Yapacaklarınız:
[A] Semercilik yazısında "Semeri en basit" sözlerinden "bir tampon gereçtir." sözlerine kadar uzanan bölümü hiçbir şeyini değiştirmeden yeniden yazar mısınız?
[B] Semercilik yazısını son cümlesinden sonrasıyla sürdürür müsünüz?

Kaynak metin:
##########

Semercilik
Metin MERCİMEK
“MOTORLU TAŞITLARIN İŞ GÖREMEDİĞİ ARAZİLERDE HAYVANLARIN YARDIMINA İHTİYAÇ DUYULDUKÇA, HANGİ YÜZYILDA OLUNURSA OLUNSUN, SEMER VE SEMERCİYE DAİMA YER OLACAKTIR.”
Geçtiğimiz günler, Kilis’te unutulmaya yüz tutmuş olan el sanatları sohbetine katıldım. Bu sohbette KALAYCILIK, YEMENİCİLİK, KÖŞKERLİK, SEMERCİLİK, HASIRCILIK, PEKMEZCİLİK, HALLAÇÇILIK, TAŞÇILIK, KÜSPECİLİK gibi sanatların yeniden ele alınması hususunda çalışmalar yapılması gerektiği konuşuldu.
Söz konusu el sanatları içinde en çok ilgimi çekenlerden biri, Semercilik’tir. Semer üzerine, “EŞEK EŞEK OLDUKTAN SONRA SEMER VURAN ÇOK OLUR.” ve “EŞEĞE ALTIN SEMER DE VURSALAR, EŞEK EŞEKTİR.” gibi nice atasözüne ve birçok değime nüfuz etmiş önemli bir kültürel sembol halini almıştır.
Semeri en basit tabiriyle şöyle tanımlarız: Eşek, at, katır, deve türü yük eşya taşıyan hayvanların, söz konusu yükten ötürü sırtlarını korumak üzere tasarlandığı gibi, bu hayvanların sırtına binip rahatça yol almak isteyen insanoğlunun keyfini de düşünerek yapılan bir tampon gereçtir.
Tanımlama yaptığım gibi semer sadece bir hayvan ekipmanı değildir, aynı zamanda insanlar da kullanmaktadır. Özellikle sırtına semer vurmuş yorulmak bilmez hamallar devamlı eşya taşırlar. Hatta yorucu bir meslek olması nedeniyle, yorulup bir kenara oturmuş insana, Anadolu’nun birçok yerinde, “NE O? SEMERİ DEVİRMİŞSİN YİNE!” denir ve toparlanması için tatlı-sert bir uyarıda bulunulur.

##########

Satırlar:
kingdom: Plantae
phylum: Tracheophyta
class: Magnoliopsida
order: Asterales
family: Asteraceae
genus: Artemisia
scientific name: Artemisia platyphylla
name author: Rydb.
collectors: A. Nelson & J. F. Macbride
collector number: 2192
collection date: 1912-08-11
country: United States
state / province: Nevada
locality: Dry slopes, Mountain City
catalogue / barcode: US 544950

##########

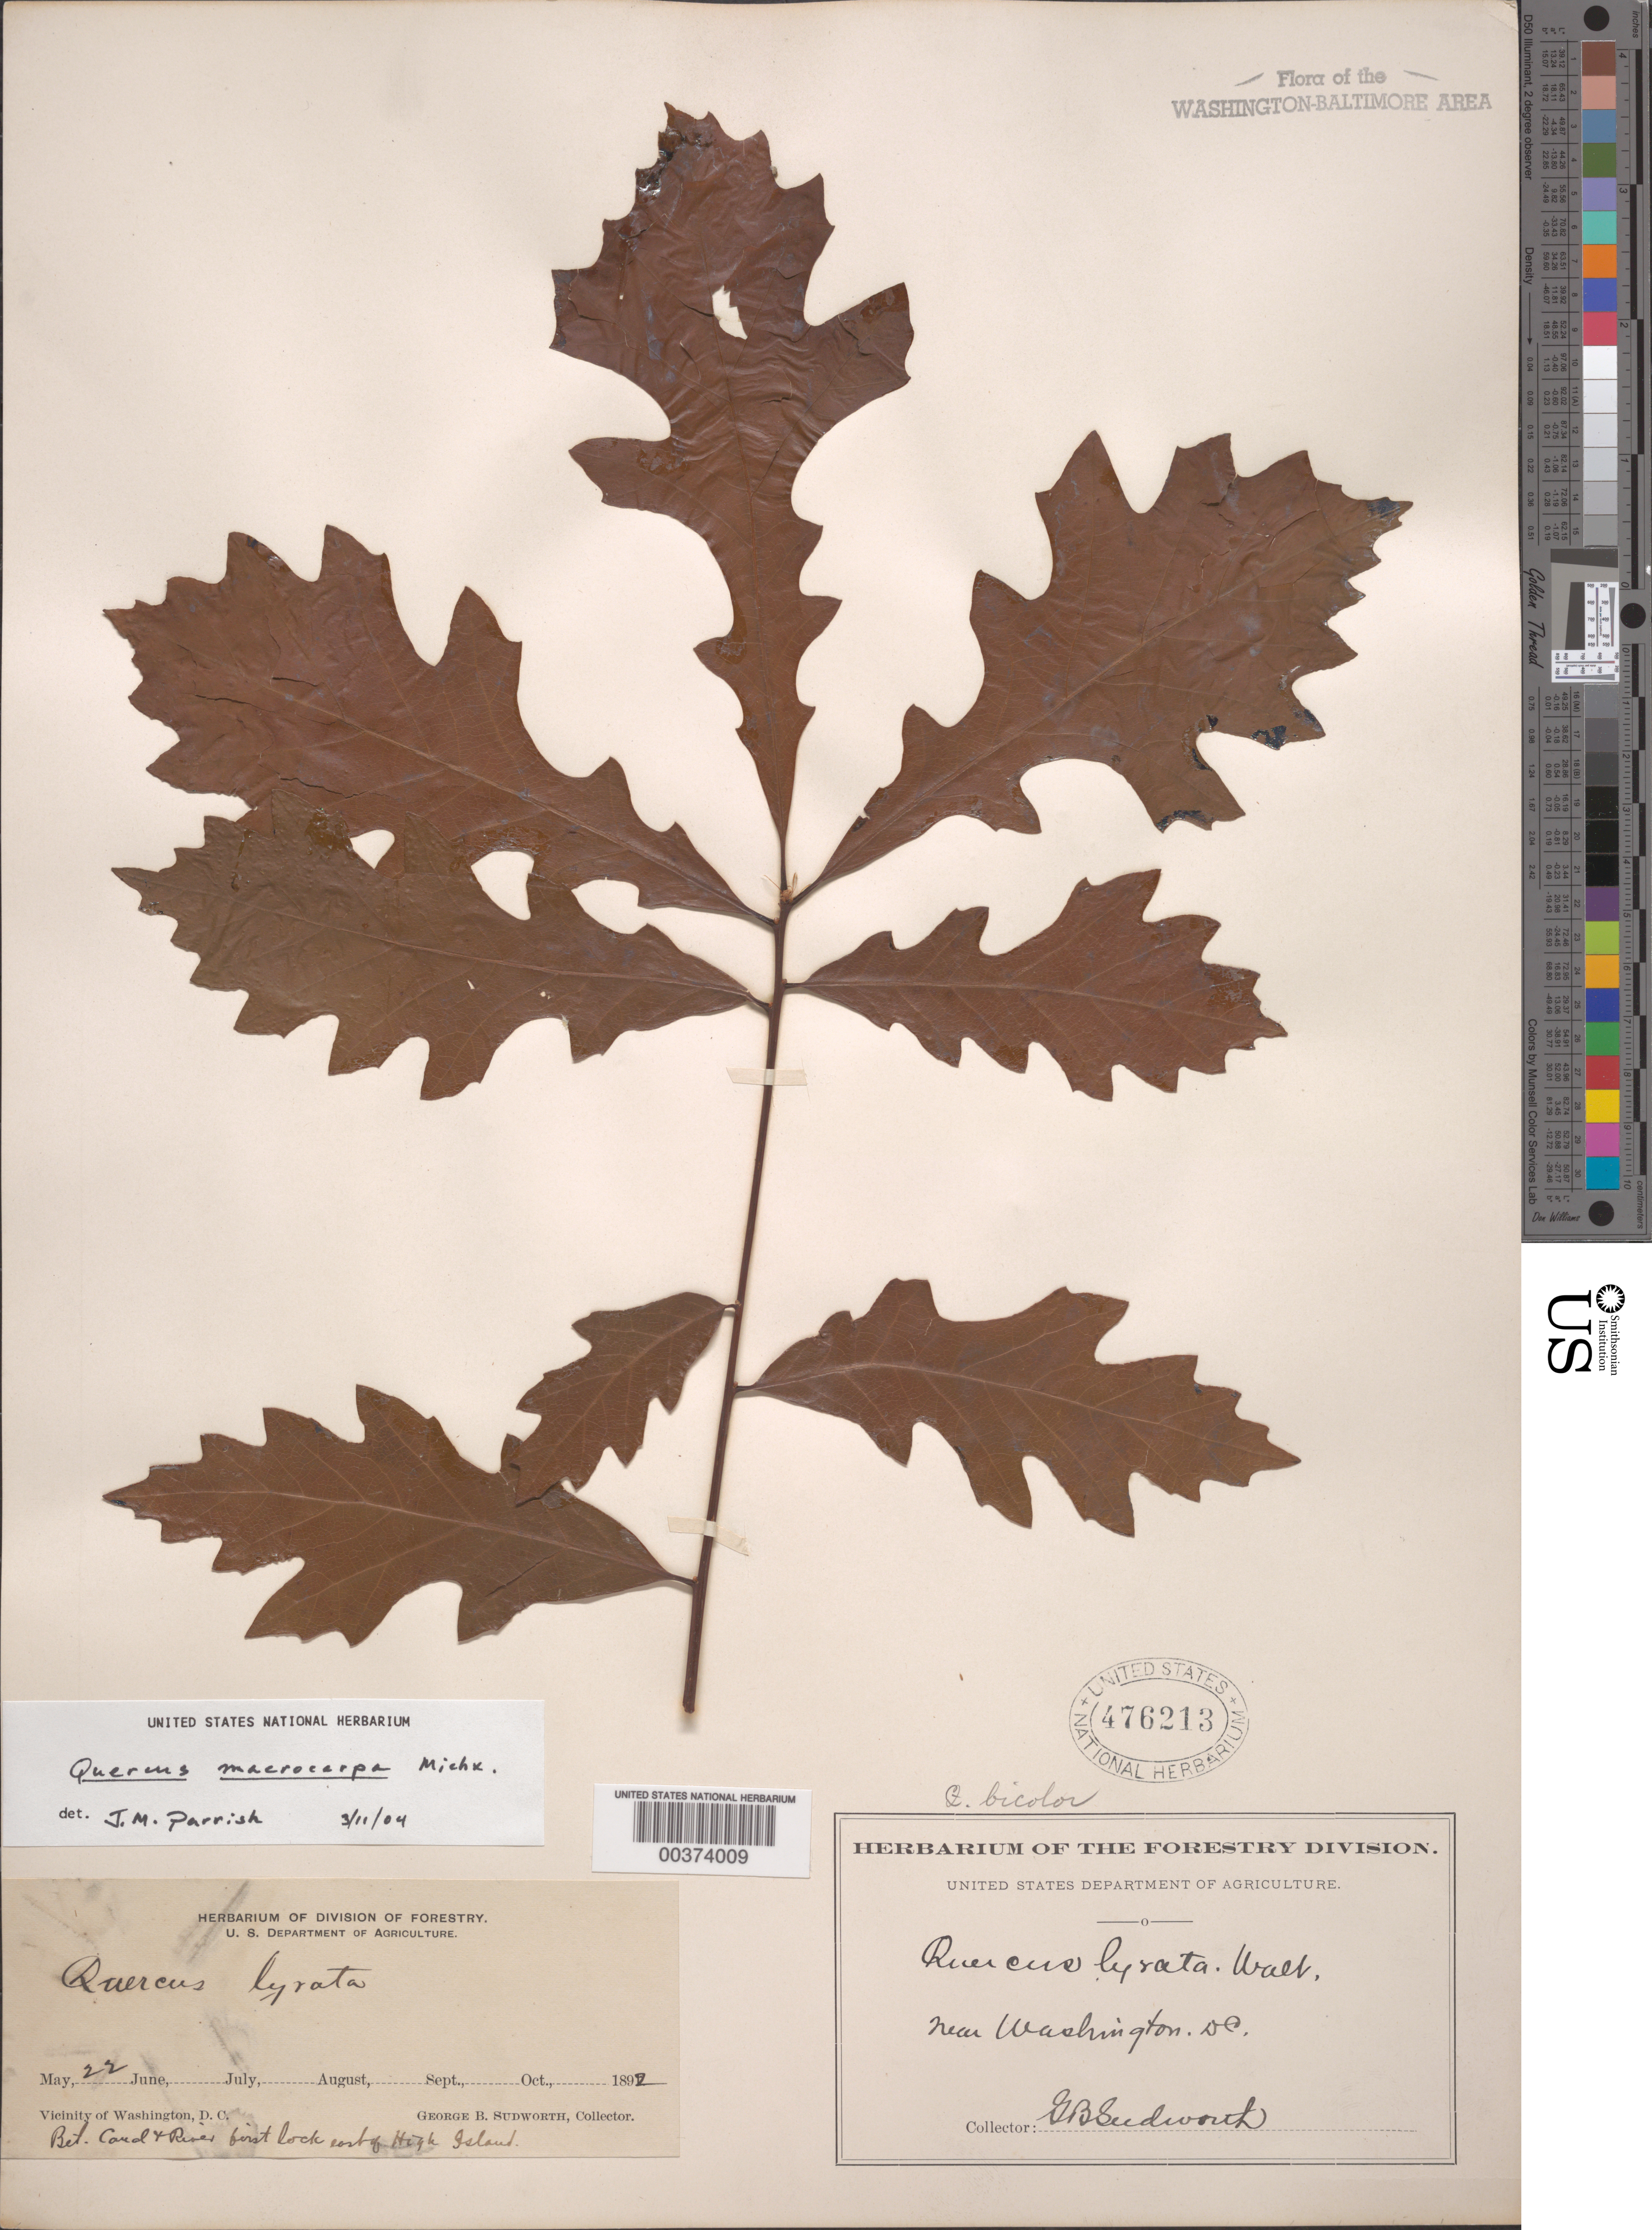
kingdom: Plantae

##########

Görev yanıtları:
[A]
Semeri en basit tabiriyle şöyle tanımlarız: Eşek, at, katır, deve türü yük eşya taşıyan hayvanların, söz konusu yükten ötürü sırtlarını korumak üzere tasarlandığı gibi, bu hayvanların sırtına binip rahatça yol almak isteyen insanoğlunun keyfini de düşünerek yapılan bir tampon gereçtir.

[B]
Semerin yapılışına gelince, semercilik deyip geçmemek gerekir. Çünkü semercilik, bir tür terzilik becerisi gerekiyor. İnsanların binek hayvanlarını evcilleştirmeye başladığı zamanlardan beri semerciliğin başlıca malzemeleri değişmemiştir. Semer yapımında belli ölçüde insan kaburgasına benzeyen kuru bir ahşap iskeletin üzerine deri ve keçeden istifade edilerek bir dış cephe imal edilir; sonra bu kısımların araları samanla ve sazla doldurulur. Semer türlerini boyunlu ve çatallı diye ikiye ayırmak mümkündür. Semerin yük hayvanının sırtında yer edilebilmesi için büyük bir sabır gerekir. Zira kötü biçilmiş bir semer, hayvanın sırt şeklini bozar ve zamanla onu sakat bırakır. Bu yüzden semercilik, semeri yükleneceği hayvanın cüssesine birebir uyması gerektiğinden, ustanın bir tür terzilik becerisinin olması önem taşır.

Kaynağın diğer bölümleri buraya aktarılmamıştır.